▶ _SUPPLIED TEXT_
_ _ _
Both seem to work...

TIA

 

[John Bode]

but, this form looks more ugly...

there is no reason to make things more ugly than they need to be...

we could just as easily imagine that this were some-other-language, where
functions typically are first-class, and most objects are reference-types
without explicit pointer marks...

then, there is no confusion about the function pointer, they just take
something and call it...- Hide quoted text -

- Show quoted text -

Bitter experience has taught me that hiding a pointer behind a typedef
inevitably leads to heartburn[1]. Eventually someone forgets they're
dealing with a pointer type and tries to use '&' when they don't need
to, or attempts to use '.' when they meant '->', or forgets that they
need to use '*' before passing it to another function, etc. Unless
it's something you will never have to dereference (either explicitly
with * or implicitly with -> or []), then IME it's best to explicitly
declare the object as a pointer.
_ _ _
▶ _ACTIVITY LIST_
**A.** Answer these questions from the thread excerpt on pointer typedefs, giving each answer on its own line with the matching mark.
(i) What does bitter experience show that hiding a pointer behind a typedef inevitably leads to?
(ii) In the imagined other language, how are functions typically treated?
(iii) Which operator might someone use when they meant '->'?
**B.** Summarize the thread excerpt on pointer typedefs in two sentences.
The data has no connection to the thread excerpt on pointer typedefs.
_ _ _
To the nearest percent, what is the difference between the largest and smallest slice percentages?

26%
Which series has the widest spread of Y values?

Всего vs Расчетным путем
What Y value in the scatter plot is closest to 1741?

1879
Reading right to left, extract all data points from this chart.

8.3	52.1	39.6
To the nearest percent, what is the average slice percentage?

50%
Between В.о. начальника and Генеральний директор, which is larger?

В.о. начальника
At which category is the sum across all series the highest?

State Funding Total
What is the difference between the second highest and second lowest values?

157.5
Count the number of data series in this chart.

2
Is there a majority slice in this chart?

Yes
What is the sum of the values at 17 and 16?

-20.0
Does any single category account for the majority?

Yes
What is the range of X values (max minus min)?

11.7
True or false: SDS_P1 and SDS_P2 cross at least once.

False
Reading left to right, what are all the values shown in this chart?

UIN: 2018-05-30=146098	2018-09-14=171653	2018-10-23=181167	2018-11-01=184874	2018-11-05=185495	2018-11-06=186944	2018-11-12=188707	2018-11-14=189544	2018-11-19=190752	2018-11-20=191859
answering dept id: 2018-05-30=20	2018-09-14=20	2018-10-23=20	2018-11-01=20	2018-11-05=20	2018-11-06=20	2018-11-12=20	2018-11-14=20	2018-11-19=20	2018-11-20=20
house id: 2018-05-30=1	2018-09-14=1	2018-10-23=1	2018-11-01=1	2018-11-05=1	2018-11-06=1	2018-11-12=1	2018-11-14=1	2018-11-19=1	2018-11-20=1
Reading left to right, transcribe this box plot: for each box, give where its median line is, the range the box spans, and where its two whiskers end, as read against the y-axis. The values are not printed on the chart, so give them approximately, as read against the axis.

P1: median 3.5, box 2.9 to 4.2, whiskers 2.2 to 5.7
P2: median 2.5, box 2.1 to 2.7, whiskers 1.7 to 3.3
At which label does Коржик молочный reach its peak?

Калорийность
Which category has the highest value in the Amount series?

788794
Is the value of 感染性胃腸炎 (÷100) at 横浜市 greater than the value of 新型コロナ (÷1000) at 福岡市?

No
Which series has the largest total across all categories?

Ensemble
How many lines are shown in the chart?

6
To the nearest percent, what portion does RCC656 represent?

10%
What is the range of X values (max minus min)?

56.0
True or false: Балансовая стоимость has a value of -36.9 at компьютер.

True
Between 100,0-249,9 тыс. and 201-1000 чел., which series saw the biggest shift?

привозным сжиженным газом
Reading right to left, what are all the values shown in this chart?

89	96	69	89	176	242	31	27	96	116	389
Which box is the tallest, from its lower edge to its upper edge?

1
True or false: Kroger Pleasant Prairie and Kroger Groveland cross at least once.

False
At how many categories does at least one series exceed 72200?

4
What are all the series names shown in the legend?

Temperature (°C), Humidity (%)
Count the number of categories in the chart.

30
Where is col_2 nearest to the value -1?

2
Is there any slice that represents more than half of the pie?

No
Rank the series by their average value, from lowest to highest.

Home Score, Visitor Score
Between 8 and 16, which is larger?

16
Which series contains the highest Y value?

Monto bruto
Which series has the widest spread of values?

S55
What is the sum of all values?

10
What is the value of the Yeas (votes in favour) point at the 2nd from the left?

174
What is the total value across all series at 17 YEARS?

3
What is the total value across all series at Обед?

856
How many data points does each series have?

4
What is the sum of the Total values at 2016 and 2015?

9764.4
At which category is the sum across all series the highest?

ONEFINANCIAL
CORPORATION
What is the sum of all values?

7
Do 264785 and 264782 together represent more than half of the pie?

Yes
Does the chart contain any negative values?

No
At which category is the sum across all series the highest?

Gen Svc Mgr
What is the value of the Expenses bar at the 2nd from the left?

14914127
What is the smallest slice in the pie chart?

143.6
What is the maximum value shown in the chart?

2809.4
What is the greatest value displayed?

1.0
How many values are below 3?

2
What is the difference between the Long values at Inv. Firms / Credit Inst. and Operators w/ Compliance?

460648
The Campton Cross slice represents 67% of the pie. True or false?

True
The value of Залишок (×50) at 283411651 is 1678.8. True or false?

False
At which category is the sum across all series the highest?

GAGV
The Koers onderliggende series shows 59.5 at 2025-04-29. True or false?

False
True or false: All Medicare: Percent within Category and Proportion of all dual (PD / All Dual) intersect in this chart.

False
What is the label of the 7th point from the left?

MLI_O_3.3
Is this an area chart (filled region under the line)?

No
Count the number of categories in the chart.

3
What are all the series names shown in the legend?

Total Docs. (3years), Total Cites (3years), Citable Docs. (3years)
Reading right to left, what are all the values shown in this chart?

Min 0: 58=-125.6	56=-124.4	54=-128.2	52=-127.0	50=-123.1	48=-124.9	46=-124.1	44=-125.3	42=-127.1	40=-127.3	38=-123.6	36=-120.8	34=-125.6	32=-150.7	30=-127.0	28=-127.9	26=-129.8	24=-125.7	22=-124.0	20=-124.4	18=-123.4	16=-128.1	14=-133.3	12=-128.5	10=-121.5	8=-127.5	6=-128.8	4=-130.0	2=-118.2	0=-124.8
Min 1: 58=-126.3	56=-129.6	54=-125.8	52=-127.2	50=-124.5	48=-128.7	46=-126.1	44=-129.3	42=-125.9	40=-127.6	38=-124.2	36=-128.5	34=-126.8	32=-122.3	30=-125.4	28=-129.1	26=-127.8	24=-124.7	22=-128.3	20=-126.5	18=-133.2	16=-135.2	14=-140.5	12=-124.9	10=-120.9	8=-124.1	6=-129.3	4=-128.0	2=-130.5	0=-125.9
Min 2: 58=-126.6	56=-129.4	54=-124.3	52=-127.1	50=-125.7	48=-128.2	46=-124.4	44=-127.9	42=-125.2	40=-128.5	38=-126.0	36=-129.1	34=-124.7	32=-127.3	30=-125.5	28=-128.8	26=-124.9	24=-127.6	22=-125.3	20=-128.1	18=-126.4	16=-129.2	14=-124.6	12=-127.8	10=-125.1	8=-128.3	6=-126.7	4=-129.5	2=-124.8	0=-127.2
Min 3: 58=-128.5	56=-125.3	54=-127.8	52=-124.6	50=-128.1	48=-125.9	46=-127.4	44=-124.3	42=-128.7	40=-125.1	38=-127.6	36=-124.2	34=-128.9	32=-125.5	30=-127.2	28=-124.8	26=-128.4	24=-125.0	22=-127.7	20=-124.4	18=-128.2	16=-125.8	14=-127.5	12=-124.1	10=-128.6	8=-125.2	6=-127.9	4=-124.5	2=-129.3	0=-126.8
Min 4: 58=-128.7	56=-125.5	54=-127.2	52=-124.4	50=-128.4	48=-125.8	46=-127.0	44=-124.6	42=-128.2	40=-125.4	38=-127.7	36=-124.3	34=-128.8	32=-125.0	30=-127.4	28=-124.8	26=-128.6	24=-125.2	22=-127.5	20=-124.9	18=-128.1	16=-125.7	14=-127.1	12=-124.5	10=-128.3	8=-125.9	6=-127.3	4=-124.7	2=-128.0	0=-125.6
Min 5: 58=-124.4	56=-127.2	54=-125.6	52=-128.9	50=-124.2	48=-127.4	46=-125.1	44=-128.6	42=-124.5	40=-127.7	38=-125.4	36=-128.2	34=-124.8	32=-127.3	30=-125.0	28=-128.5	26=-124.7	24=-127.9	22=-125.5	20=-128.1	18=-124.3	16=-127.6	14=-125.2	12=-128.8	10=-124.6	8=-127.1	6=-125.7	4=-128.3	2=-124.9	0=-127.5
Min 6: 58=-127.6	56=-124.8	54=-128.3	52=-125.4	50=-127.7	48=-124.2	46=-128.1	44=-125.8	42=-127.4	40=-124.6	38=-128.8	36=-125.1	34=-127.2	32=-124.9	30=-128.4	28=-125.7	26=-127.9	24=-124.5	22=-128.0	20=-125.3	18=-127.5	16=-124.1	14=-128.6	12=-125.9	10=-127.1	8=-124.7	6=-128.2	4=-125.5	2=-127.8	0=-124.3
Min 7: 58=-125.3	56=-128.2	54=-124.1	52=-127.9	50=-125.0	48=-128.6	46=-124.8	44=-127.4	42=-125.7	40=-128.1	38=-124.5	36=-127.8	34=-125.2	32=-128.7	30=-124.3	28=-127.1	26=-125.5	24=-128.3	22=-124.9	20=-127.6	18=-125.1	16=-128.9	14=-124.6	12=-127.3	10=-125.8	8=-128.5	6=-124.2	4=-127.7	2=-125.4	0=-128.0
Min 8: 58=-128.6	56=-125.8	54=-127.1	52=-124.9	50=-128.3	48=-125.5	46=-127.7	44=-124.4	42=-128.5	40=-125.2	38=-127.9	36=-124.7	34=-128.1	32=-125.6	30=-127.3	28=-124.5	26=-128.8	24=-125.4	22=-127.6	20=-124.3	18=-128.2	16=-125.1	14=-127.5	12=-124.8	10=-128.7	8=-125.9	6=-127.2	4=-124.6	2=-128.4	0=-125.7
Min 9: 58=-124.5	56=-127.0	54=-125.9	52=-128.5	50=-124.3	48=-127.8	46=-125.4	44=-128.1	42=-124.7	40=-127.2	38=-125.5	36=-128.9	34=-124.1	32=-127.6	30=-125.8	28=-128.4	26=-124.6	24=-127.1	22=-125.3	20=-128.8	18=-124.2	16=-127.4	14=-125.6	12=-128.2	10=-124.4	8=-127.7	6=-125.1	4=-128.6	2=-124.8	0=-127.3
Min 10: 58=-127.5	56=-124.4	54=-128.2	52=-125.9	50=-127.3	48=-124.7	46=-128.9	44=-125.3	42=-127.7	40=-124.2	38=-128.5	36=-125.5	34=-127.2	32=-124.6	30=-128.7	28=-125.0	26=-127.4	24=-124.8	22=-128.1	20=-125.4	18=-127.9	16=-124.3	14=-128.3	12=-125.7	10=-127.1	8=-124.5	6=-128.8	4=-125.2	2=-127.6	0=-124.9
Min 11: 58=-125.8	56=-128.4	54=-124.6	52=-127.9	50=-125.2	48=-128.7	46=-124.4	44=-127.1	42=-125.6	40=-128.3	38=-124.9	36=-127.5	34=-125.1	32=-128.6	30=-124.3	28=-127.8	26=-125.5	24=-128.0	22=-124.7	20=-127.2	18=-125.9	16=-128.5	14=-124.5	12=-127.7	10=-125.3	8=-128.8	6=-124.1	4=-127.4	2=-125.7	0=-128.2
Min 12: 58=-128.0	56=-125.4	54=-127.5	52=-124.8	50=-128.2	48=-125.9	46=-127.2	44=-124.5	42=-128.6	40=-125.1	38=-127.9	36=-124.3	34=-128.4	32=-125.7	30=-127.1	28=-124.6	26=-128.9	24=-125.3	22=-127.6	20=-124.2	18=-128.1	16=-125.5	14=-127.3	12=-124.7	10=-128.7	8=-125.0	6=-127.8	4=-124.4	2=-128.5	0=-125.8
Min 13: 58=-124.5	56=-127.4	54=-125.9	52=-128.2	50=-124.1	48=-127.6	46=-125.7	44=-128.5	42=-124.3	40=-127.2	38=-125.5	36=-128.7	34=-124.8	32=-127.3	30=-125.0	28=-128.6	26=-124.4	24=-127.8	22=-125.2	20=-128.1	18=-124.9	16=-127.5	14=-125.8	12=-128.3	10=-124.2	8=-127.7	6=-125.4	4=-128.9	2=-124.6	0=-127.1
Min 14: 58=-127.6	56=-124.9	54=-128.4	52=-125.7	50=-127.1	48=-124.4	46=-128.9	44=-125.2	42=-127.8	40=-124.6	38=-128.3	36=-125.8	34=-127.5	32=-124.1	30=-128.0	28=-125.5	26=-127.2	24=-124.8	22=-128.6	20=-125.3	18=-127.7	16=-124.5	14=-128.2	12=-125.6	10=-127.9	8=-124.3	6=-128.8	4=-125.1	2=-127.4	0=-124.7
_ _ _
▶ _ANSWERS IN ORDER_
**A.**
(i) Heartburn.
(ii) As first-class.
(iii) '.'

**B.** One view finds a certain form uglier than it needs to be and imagines a language where functions are first-class and most objects are reference types, so a function pointer causes no confusion. The other view holds that hiding a pointer behind a typedef leads to mistakes with '&', '.', '->' and '*', so unless the object will never be dereferenced, it is best declared explicitly as a pointer.